» **Material for this task**
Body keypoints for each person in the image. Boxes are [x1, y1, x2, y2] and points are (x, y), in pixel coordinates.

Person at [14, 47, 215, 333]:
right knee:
==
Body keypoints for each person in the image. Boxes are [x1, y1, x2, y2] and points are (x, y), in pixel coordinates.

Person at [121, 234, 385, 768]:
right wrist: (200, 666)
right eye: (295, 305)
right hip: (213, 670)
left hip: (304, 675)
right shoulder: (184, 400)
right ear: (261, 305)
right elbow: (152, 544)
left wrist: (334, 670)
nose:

» **What you have to do**
For every line of the material that holds the word "right", make a copy.

» **Exercise response**
right knee:
right wrist: (200, 666)
right eye: (295, 305)
right hip: (213, 670)
right shoulder: (184, 400)
right ear: (261, 305)
right elbow: (152, 544)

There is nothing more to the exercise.